Sou por isso dos últimos, senão o último, a prestar a V. Ex.ª. as homenagens devidas pela sua ascensão à Presidência da Assembleia, ma* V. Ex.ª. sabe que fui dos primeiros a congratular-me por o ver nesse lugar, para o qual o indicavam as suas raras qualidades de inteligência, prudência e tacto político.
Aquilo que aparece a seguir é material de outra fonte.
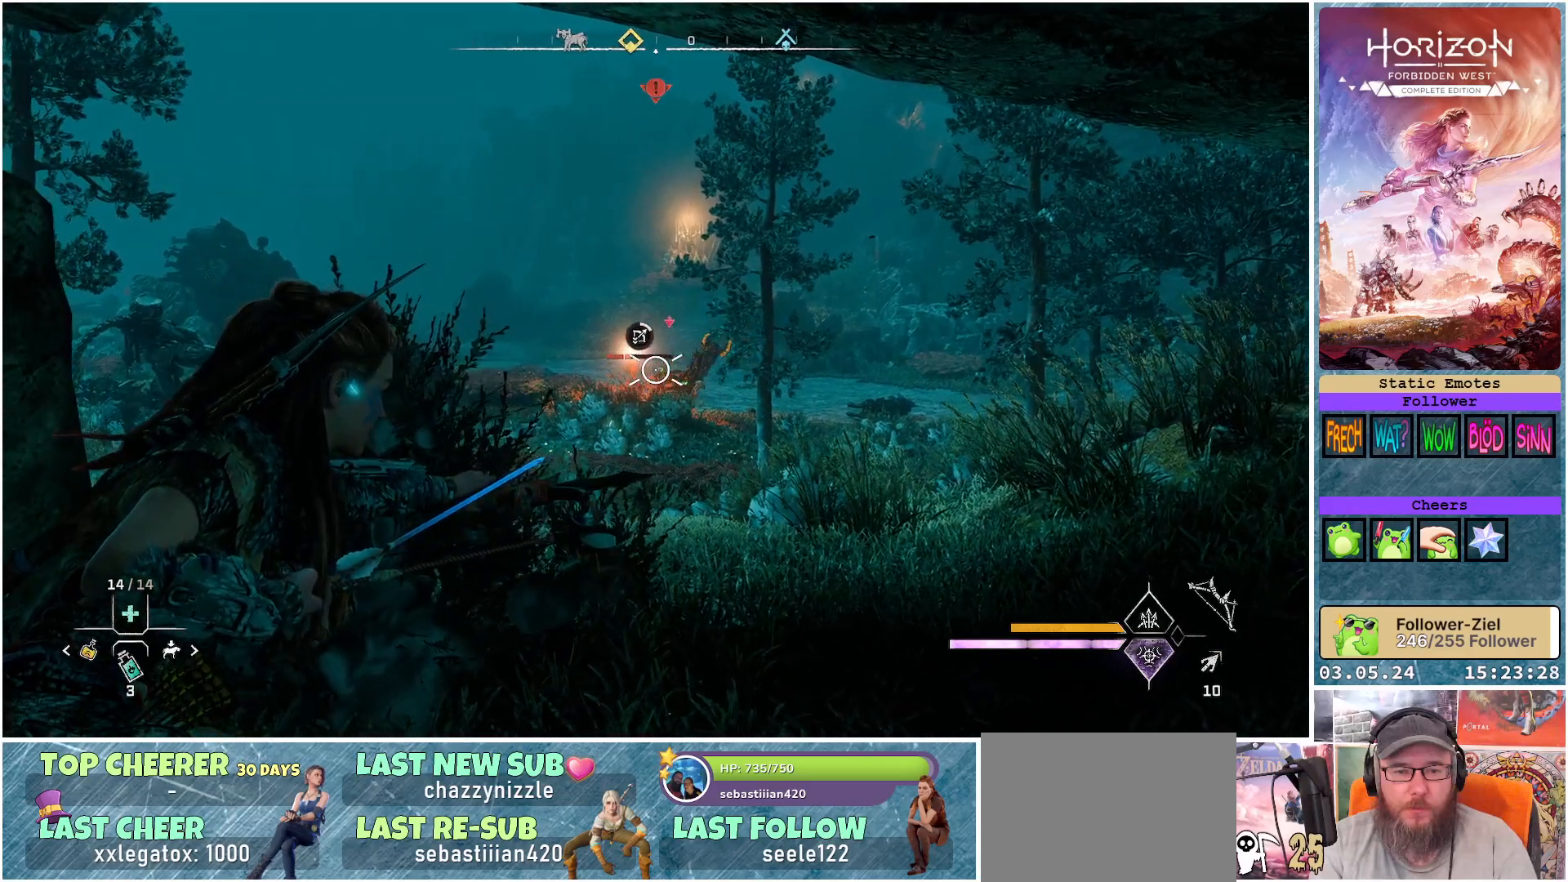
{"buttons": ["L2"], "left_stick": "center", "right_stick": "center", "events": [[217, "left_stick", "center"], [417, "right_stick", "center"], [450, "R2", "up"]]}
Pelos valores fundamentais que defendemos, pelo fervor e pela boa vontade que pomos ao serviço da Pátria, pelo espírito de colaboração construtiva que nos anima em relação aos governantes, pelo interesse e seriedade com que nos dedicamos ao exame dos problemas nacionais, constituímos uma forte unidade de princípios e de desígnios. Mas, pela formação diversa, intelectual e profissional, pelos múltiplos sectores e múltiplas regiões em que se desenvolvem as nossas actividades, pelas preocupações que nos dominam e pelas reacções que nos distinguem e também pela independência com que exercemos a nossa livre crítica e pela sinceridade com que apresentamos as sugestões que se nos afiguram mais justas e oportunas, existe também aqui larga variedade de critérios, temperamentos e pontos de vista.

Não se trata, pois, de um coro monótono e uniforme, mas de um conjunto que bem cabe na clássica fórmula da filosofia tradicional: unidade na variedade.

Vozes: - Muito bem !

O Orador: - A presidência de uma assembleia assim requer que não seja ignorada ou contrariada a benéfica variedade dos depoimentos e dos pareceres, mas seja sempre mantida e garantida a unidade do esforço em proveito do bem comum.

Vozes: - Muito bem!

O Orador: - Eis o que V. Exª. sempre tem sabido compreender e executar com singular lucidez, sem nunca impedir ou sequer tolher a qualquer de nós a normal expressão do seu pensamento, mas sem nunca deixar, quando o momento chega, de ser o intérprete seguro, esclarecido e vigilante da unidade superior que importa manter através e acima de tudo. JÜ isto que eu queria pôr no relevo merecido; é por isto que desejo dirigir a V. Ex.ª os protestos da minha estima, da minha admiração e da minha confiança.

Vozes: - Muito bem!

O Orador: - Aos Srs. Deputados, meus companheiros da anterior e actual legislaturas, aproveito o ensejo para mais uma vez manifestar os melhores sentimentos de consideração e de afectuosa camaradagem.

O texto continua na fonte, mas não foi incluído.